PROVIDENCE, R.I. (WPRI) — There was a shining light on a dark reality Tuesday as one community gathered to remember victims of gun violence.
The First Unitarian Church in Providence hosted a “National Vigil for Victims of Gun Violence” just days before the 5th anniversary of the Sandy Hook School shooting that occurred in Newtown, Connecticut.
“I always thought the most difficult thing for a parent was to lose a child,” Tom Wojick of Cranston said. “But losing a child by being torn up by bullets was so incomprehensible to me.”
Providence City Councilwoman Nirva LaFortune shared her story of loss for the first time at the vigil. Her significant other was shot and killed randomly in New York City more than 10 years ago.
“I still remember when his mother called me the next morning to tell me what had happened. How she had gone to the morgue to identify him,” LaFortune said to the crowd. “A smart, innocent, brilliant young man who was going to change the world and his community.
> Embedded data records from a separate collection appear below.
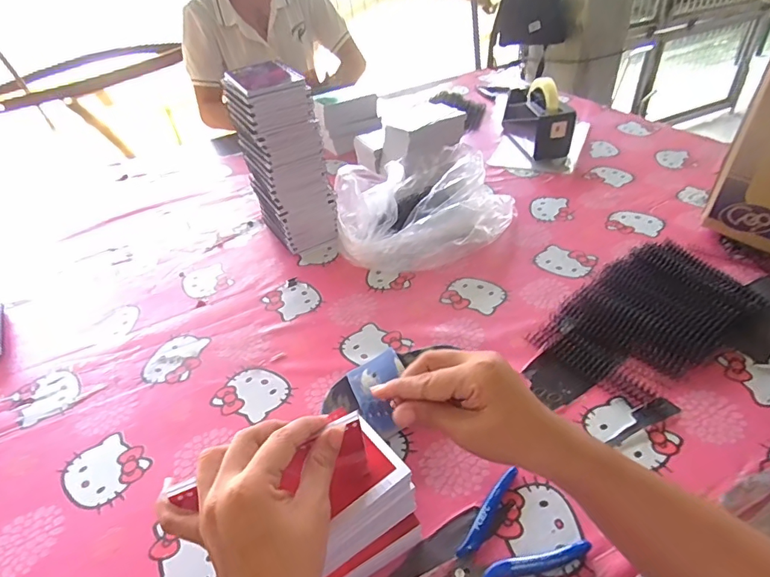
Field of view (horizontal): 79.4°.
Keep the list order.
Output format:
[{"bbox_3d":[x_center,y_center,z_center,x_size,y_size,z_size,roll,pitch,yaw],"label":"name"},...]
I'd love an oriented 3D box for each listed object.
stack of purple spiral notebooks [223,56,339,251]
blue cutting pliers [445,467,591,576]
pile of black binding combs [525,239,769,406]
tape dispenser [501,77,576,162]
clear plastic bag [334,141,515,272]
[{"bbox_3d":[-0.157,-0.191,0.721,0.115,0.259,0.124,-18,40,-14],"label":"stack of purple spiral notebooks"},{"bbox_3d":[0.100,0.217,0.387,0.111,0.012,0.083,-28,44,-25],"label":"blue cutting pliers"},{"bbox_3d":[0.331,0.023,0.578,0.282,0.037,0.164,-25,43,-22],"label":"pile of black binding combs"},{"bbox_3d":[0.319,-0.368,0.977,0.083,0.124,0.209,-7,39,-1],"label":"tape dispenser"},{"bbox_3d":[0.065,-0.145,0.764,0.285,0.102,0.241,-7,39,-1],"label":"clear plastic bag"}]

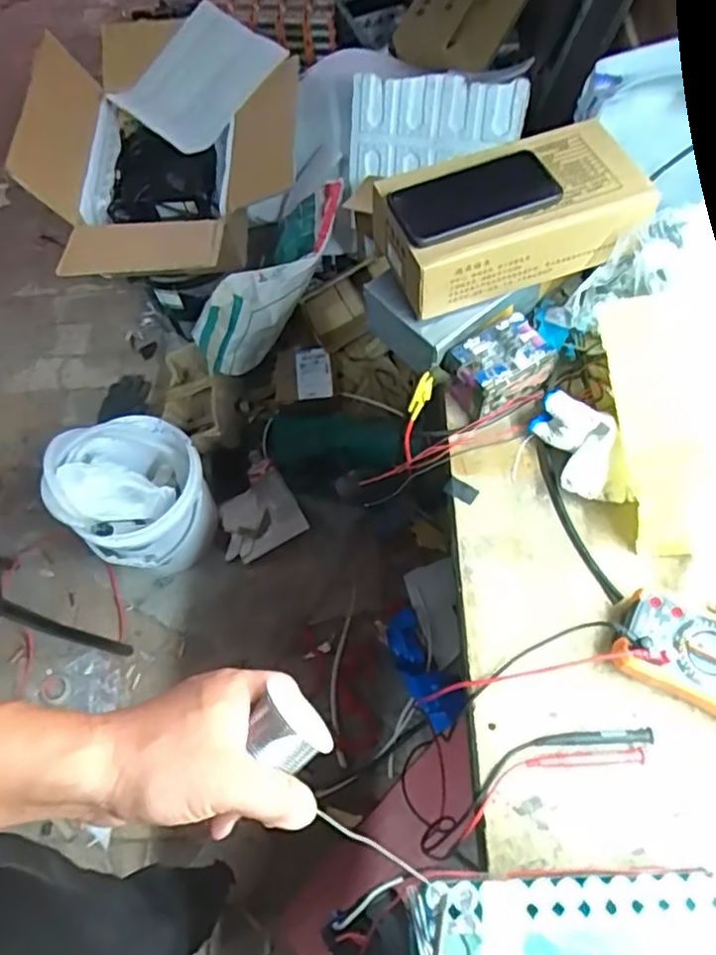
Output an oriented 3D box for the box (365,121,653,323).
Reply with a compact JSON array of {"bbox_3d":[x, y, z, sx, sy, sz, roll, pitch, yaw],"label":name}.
[{"bbox_3d":[0.163,-0.267,0.692,0.264,0.084,0.132,-19,63,-6],"label":"box"}]

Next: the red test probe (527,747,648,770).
[{"bbox_3d":[0.192,0.238,0.559,0.097,0.006,0.012,-6,62,1],"label":"red test probe"}]

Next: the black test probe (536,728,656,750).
[{"bbox_3d":[0.205,0.227,0.572,0.098,0.009,0.014,-4,62,2],"label":"black test probe"}]

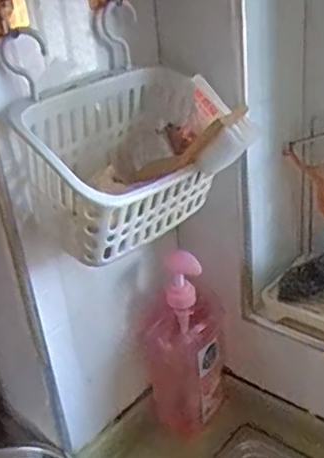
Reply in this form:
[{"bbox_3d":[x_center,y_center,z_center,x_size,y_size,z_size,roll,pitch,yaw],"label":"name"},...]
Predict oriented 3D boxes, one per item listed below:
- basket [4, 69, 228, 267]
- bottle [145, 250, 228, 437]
[{"bbox_3d":[-0.032,-0.067,0.583,0.223,0.136,0.129,-29,36,-34],"label":"basket"},{"bbox_3d":[0.032,0.150,0.767,0.102,0.250,0.066,-7,30,0],"label":"bottle"}]

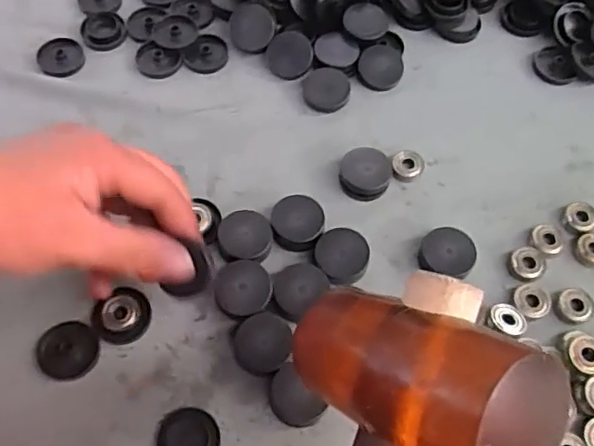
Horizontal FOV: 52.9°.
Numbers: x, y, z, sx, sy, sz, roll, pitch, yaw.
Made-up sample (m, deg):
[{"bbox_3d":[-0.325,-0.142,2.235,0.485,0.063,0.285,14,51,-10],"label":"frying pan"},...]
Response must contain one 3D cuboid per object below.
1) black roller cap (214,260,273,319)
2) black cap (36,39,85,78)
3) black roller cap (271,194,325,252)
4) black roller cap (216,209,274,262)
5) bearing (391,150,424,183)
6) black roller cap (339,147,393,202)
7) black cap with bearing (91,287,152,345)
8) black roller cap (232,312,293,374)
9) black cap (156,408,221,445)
[{"bbox_3d":[-0.031,0.040,0.350,0.032,0.014,0.032,0,64,0],"label":"black roller cap"},{"bbox_3d":[-0.172,-0.120,0.435,0.032,0.004,0.034,0,64,0],"label":"black cap"},{"bbox_3d":[0.001,0.001,0.372,0.032,0.014,0.032,0,64,0],"label":"black roller cap"},{"bbox_3d":[-0.032,0.010,0.367,0.033,0.014,0.031,0,64,0],"label":"black roller cap"},{"bbox_3d":[0.073,-0.038,0.396,0.021,0.011,0.022,0,64,0],"label":"bearing"},{"bbox_3d":[0.045,-0.032,0.391,0.033,0.012,0.034,0,64,0],"label":"black roller cap"},{"bbox_3d":[-0.101,0.054,0.346,0.029,0.011,0.033,39,70,17],"label":"black cap with bearing"},{"bbox_3d":[-0.019,0.069,0.337,0.032,0.016,0.033,0,64,0],"label":"black roller cap"},{"bbox_3d":[-0.058,0.116,0.319,0.032,0.005,0.032,0,64,0],"label":"black cap"}]

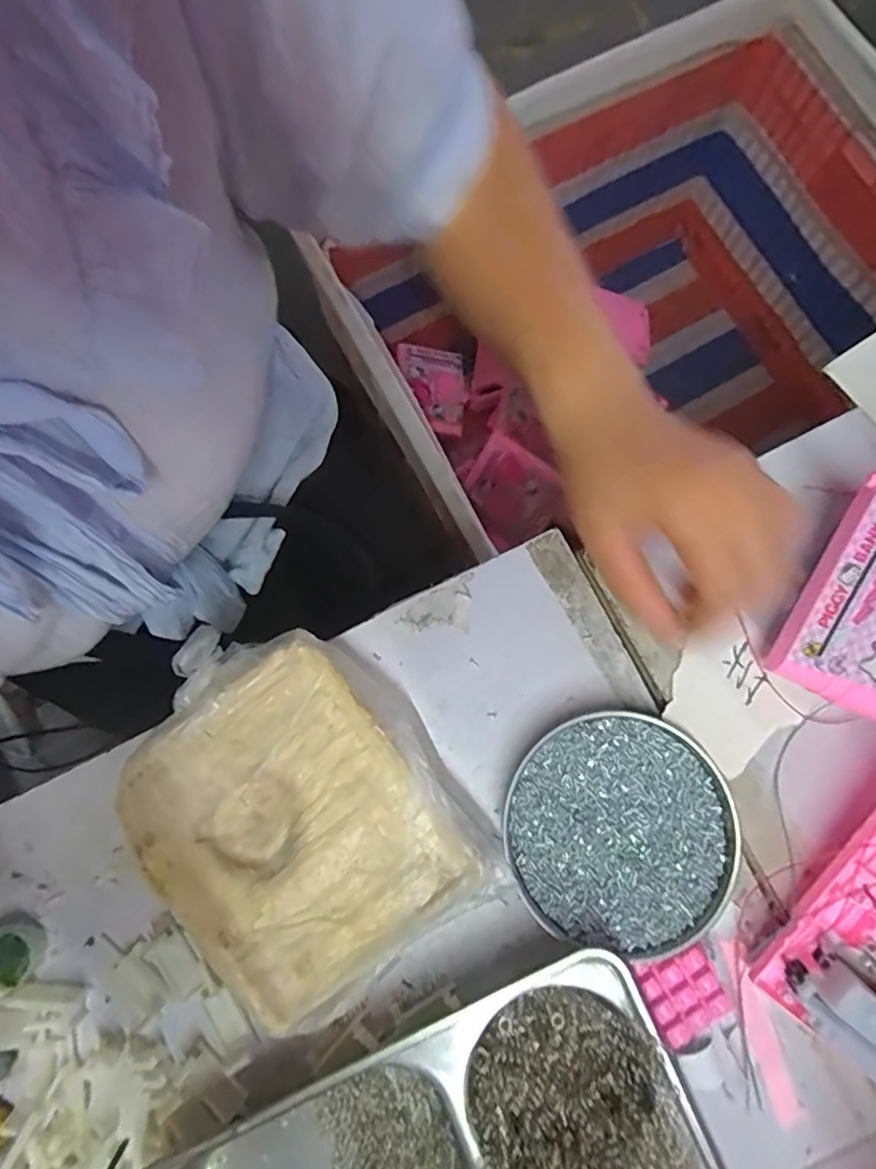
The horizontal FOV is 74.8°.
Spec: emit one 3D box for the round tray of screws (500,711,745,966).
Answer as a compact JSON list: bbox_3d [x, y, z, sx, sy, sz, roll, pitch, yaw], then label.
[{"bbox_3d":[0.111,0.149,0.350,0.133,0.021,0.130,0,79,1],"label":"round tray of screws"}]

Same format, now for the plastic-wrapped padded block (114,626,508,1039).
[{"bbox_3d":[-0.086,0.128,0.347,0.163,0.040,0.210,-36,81,-6],"label":"plastic-wrapped padded block"}]

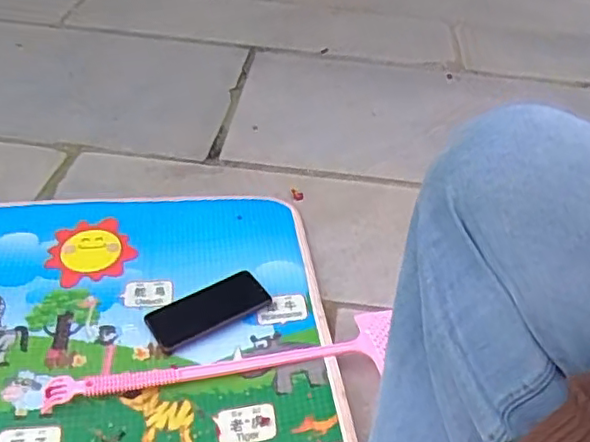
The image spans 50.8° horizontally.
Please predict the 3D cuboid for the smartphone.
[{"bbox_3d":[-0.123,0.119,0.871,0.165,0.008,0.079,-20,47,-27],"label":"smartphone"}]

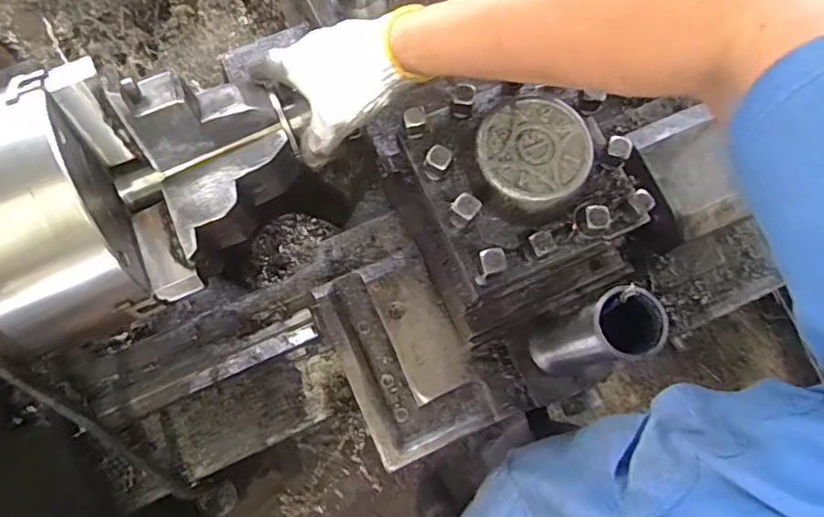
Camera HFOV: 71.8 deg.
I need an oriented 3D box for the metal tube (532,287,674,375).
[{"bbox_3d":[0.147,0.066,0.481,0.056,0.187,0.053,-19,77,-6],"label":"metal tube"}]

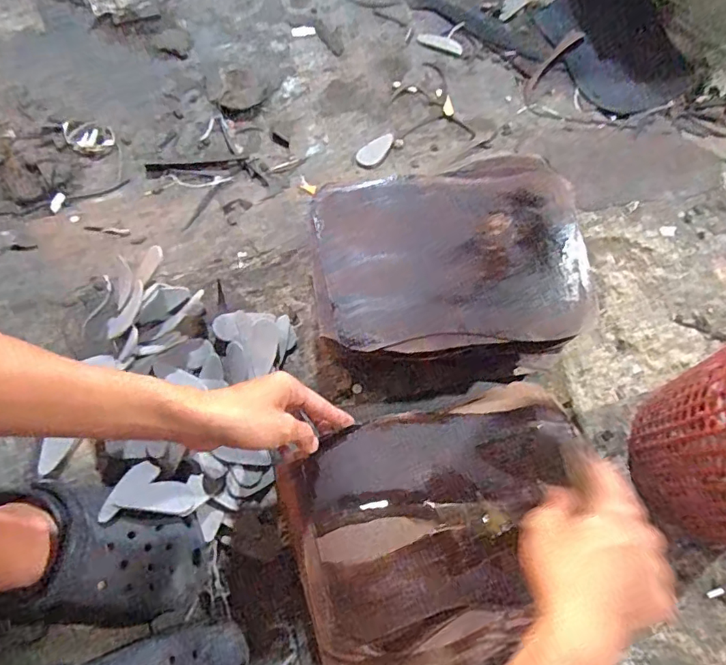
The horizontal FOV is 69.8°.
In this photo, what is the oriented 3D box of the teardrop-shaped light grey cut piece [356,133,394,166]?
[{"bbox_3d":[0.019,-0.269,0.763,0.033,0.005,0.074,35,65,10],"label":"teardrop-shaped light grey cut piece"}]

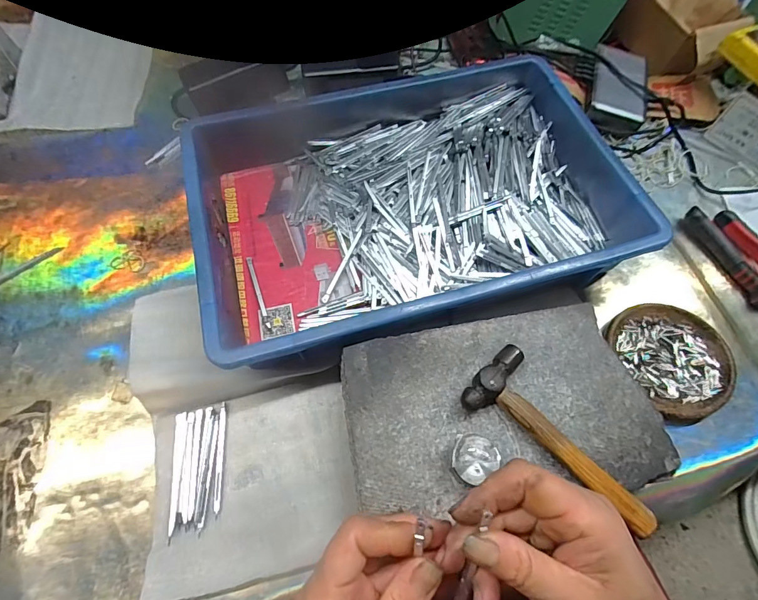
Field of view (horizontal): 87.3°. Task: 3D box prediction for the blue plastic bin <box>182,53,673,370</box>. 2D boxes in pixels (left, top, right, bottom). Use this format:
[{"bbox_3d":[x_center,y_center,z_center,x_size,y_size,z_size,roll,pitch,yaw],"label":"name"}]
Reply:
[{"bbox_3d":[0.028,-0.110,0.439,0.431,0.085,0.298,-14,65,-7],"label":"blue plastic bin"}]

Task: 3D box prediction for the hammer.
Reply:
[{"bbox_3d":[0.143,0.103,0.306,0.153,0.017,0.061,38,69,14],"label":"hammer"}]

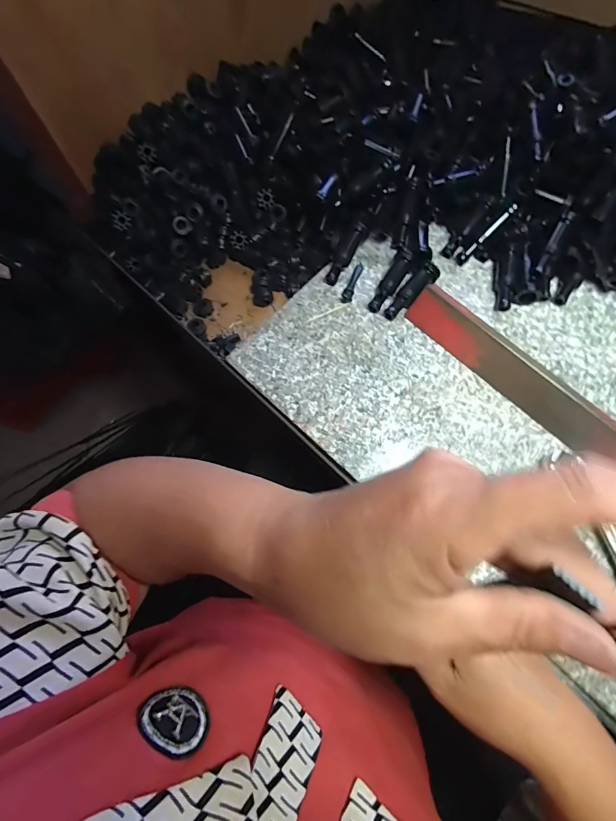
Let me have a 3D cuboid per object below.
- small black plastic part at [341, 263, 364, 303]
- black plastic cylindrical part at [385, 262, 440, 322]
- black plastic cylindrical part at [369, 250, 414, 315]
[{"bbox_3d":[0.046,-0.131,0.412,0.010,0.007,0.048,20,74,7],"label":"small black plastic part"},{"bbox_3d":[0.102,-0.119,0.402,0.074,0.014,0.019,-43,77,-11],"label":"black plastic cylindrical part"},{"bbox_3d":[0.083,-0.128,0.406,0.017,0.018,0.068,28,75,9],"label":"black plastic cylindrical part"}]

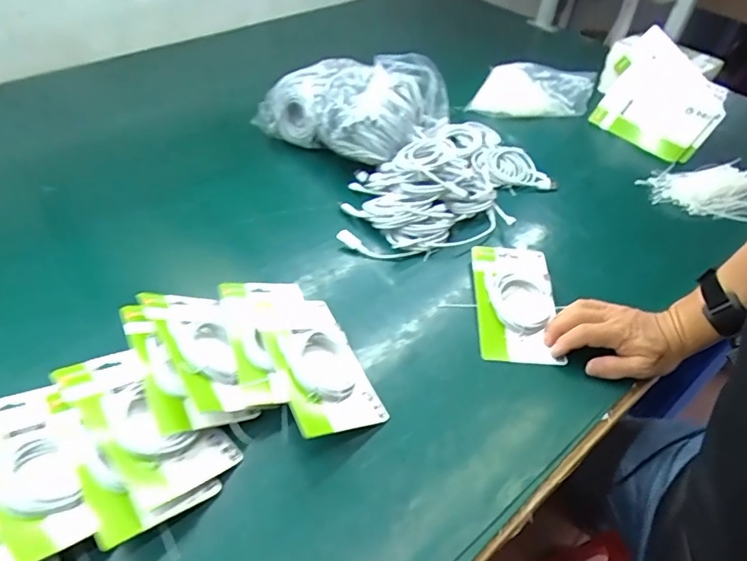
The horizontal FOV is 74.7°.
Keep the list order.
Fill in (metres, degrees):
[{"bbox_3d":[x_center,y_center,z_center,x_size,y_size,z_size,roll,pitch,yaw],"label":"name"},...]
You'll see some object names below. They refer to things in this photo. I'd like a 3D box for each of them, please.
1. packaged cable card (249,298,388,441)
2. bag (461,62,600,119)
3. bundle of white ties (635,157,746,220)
[{"bbox_3d":[-0.064,0.085,0.540,0.095,0.023,0.180,-7,46,-31],"label":"packaged cable card"},{"bbox_3d":[0.327,-0.386,1.007,0.260,0.065,0.103,1,46,-2],"label":"bag"},{"bbox_3d":[0.555,-0.157,0.818,0.183,0.048,0.098,4,46,1],"label":"bundle of white ties"}]

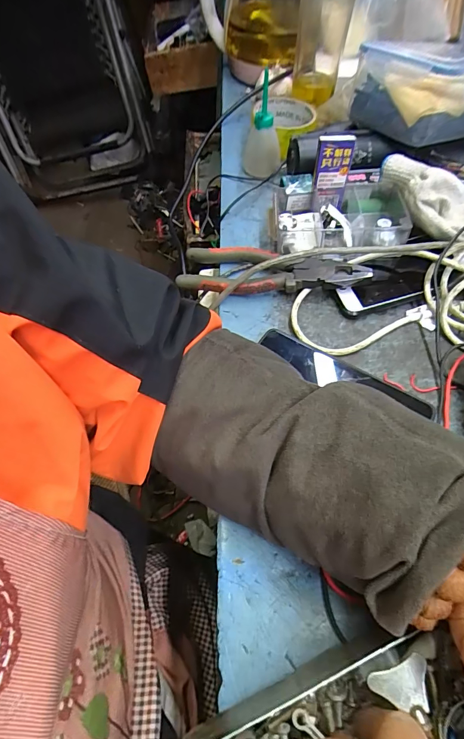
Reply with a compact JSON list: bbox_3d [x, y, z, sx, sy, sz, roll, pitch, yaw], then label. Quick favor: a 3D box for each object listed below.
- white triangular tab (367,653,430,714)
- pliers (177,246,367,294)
[{"bbox_3d":[0.084,0.156,0.194,0.028,0.005,0.022,8,59,4],"label":"white triangular tab"},{"bbox_3d":[0.040,-0.105,0.398,0.185,0.031,0.057,6,59,3],"label":"pliers"}]

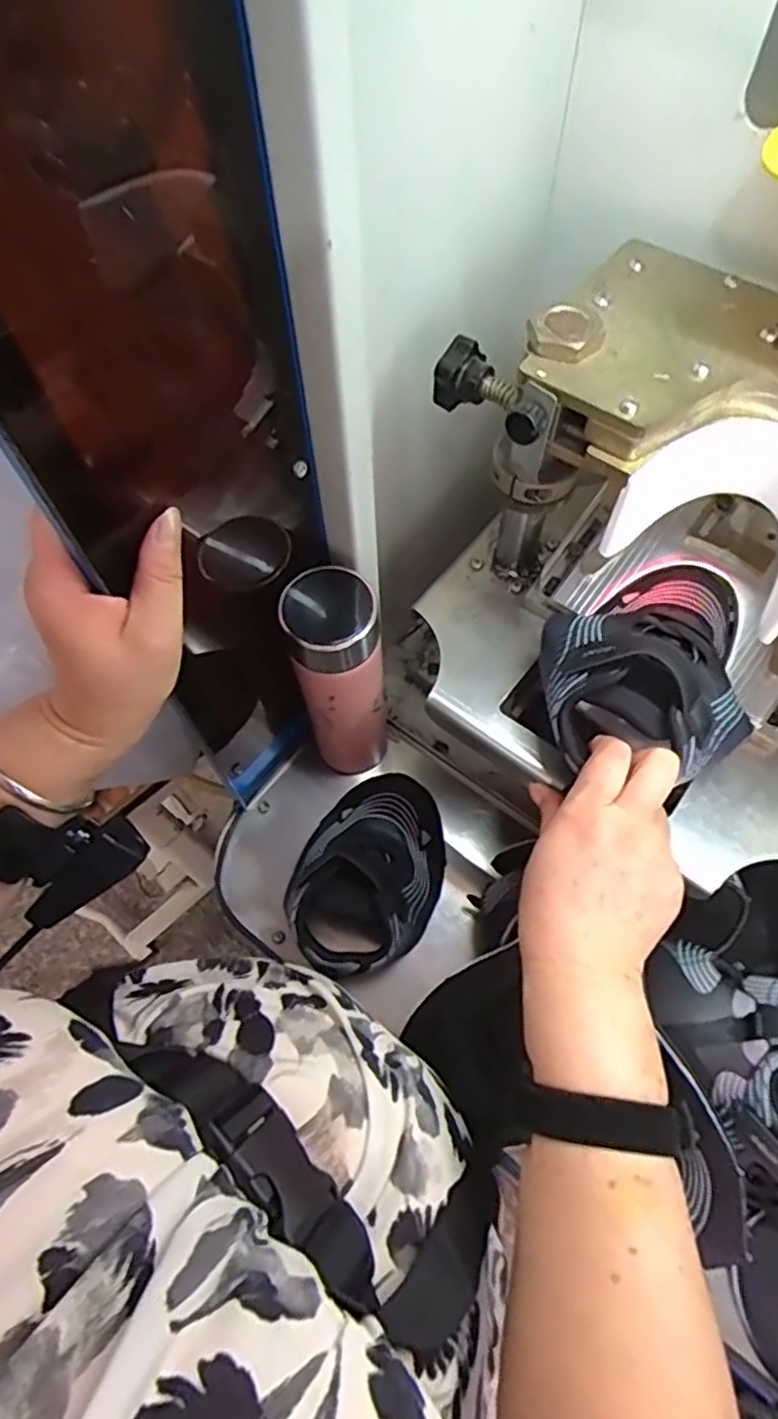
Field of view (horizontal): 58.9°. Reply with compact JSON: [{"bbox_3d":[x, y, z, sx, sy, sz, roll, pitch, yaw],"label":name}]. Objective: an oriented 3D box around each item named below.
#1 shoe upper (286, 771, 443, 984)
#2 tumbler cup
[{"bbox_3d":[-0.016,0.127,0.555,0.115,0.067,0.178,16,65,9],"label":"shoe upper"},{"bbox_3d":[-0.038,-0.021,0.544,0.065,0.220,0.084,-11,64,-4],"label":"tumbler cup"}]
His life was taken away because someone had a gun in their hand, someone who shouldn’t have had a gun, who thought he was someone else.”
A quilt was hung at the center of the church, made from the clothing of people killed by gun violence in Rhode Island.
It was a somber ceremony, with a call for change.
In October, Governor Gina Raimondo signed legislation prohibiting domestic abusers from owning guns. It took years to get the bill passed and was a big move for the state. But those who spoke at the vigil said it is not enough.
“There’s already this pipeline to prison,” LaFortune said. “But let’s create a pipeline to college, to the workforce, because this needs to stop.”
According to FBI statistics, 11,000 people fell victim to gun violence in the United States in 2016.